Poi citi Verona e il Veneto come location per videoclip e film. E aggiungo: se ci mettessimo d'impegno a girare thriller e horror nel nostro Paese e tra i nostri monumenti, si potrebbe ottenere un fantastico mix di mistero e particolarità italiana.
Anonimo ha detto…
Mi accorgo ora che al mio intervento fiume di ieri ho tagliato la coda.
Si tratta d’un semplice accenno a uno dei commenti pubblicati un po’ più su.
Ecco qua, per amor di completezza.

Dreamy Melrose, citando Non si sevizia un paperino hai giustamente fatto luce su uno dei migliori film di Fulci.

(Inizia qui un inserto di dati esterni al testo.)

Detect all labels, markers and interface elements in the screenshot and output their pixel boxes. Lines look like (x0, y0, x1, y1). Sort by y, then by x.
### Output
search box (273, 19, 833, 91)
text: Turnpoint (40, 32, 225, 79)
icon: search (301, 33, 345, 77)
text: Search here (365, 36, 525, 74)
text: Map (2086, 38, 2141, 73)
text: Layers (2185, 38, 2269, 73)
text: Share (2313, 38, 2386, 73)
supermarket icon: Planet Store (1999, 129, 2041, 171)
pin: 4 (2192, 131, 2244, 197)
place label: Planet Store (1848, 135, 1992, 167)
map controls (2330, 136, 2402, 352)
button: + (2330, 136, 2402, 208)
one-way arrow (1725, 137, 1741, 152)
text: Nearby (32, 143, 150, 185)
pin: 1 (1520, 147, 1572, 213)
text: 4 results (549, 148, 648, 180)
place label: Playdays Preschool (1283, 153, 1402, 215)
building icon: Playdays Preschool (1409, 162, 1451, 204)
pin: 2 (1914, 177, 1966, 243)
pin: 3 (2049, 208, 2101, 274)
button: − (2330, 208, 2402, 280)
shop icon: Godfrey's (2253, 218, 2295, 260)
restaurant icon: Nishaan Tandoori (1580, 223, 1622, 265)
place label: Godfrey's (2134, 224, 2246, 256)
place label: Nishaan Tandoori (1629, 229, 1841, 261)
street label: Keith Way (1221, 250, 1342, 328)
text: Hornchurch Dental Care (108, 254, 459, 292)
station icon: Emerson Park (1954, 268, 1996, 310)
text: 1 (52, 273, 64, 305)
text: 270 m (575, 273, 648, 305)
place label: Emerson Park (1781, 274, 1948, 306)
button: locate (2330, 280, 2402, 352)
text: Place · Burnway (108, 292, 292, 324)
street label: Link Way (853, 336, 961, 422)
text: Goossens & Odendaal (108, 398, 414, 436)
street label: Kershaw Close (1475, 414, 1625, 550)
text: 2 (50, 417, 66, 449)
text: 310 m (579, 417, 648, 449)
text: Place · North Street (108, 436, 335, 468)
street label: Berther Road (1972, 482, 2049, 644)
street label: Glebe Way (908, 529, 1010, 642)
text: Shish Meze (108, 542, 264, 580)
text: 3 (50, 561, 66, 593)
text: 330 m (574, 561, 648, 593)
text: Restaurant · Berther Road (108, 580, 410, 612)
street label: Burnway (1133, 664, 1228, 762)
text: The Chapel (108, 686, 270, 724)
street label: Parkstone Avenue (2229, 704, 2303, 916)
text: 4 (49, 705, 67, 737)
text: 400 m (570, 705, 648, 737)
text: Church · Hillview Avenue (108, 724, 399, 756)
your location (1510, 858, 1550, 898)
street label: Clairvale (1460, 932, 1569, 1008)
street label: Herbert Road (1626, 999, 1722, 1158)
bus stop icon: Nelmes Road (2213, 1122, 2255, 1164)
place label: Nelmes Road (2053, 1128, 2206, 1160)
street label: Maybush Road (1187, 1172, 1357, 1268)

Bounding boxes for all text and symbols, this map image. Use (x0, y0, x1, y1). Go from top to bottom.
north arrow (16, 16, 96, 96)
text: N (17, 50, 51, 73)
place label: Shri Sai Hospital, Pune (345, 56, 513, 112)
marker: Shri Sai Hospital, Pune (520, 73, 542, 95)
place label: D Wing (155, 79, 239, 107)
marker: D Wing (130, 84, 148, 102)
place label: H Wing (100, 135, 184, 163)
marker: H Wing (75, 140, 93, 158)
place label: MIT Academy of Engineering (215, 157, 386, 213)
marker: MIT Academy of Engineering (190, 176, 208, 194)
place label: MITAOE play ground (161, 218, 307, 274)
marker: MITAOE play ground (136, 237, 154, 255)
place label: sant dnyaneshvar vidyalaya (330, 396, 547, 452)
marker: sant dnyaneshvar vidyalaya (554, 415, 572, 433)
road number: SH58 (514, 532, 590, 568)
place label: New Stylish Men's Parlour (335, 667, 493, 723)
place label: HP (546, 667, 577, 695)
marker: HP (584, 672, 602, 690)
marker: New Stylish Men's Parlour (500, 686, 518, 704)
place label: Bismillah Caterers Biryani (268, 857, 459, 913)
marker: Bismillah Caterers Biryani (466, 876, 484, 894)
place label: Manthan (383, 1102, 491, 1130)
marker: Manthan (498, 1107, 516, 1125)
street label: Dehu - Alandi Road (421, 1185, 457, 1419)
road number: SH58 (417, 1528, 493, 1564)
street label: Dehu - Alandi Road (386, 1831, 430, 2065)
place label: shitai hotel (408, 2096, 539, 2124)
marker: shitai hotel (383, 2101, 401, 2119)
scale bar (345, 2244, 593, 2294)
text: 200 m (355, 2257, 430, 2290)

Ammetto che dopo aver fatto indigestione con i suoi horror e zombeschi vari non nutrivo particolari speranze per questa sua ennesima pellicola che invece m’ha stupito!

I miei migliori saluti
Tristam Strauss
"...e ci mettessimo d'impegno a girare thriller e horror nel nostro Paese e tra i nostri monumenti, si potrebbe ottenere un fantastico mix di mistero e particolarità italiana".
Giustissimo, poi con tutta la storia e le leggende locali, ce n'è da scrivere! Invece si pensa ai giovani in scooter delle villette romane...
Tristam, contento che anche tu abbia apprezzato Imago Mortis, giustamente non un film da fuochi d'artificio, ma d'atmosfera, anche inquietante, con citazioni che non sono le solite "tarantinate".
Veronica ha detto…
Una volta vidi un film italiano, il titolo purtroppo non lo ricordo: si trattava di un falso documentario horror, simile a the blair witch project, ma decisamente migliore. (Se non ricordo male) prendeva spunto da un soggiorno di Lovecraft in Italia e immaginava la scomparsa di uno studente che stava facendo la tesi su di lui.
Su di me ha avuto un netto effetto orrorifico: era un documentario, quindi con effetto-verità, ma era anche un horror. In più, l'ambientazione dell'Italia del nord era azzeccatissima e non solo misteriosa, ma realmente paurosa! Idee ce ne sono, ma riescono poco ad uscire fuori dai circoli universitari.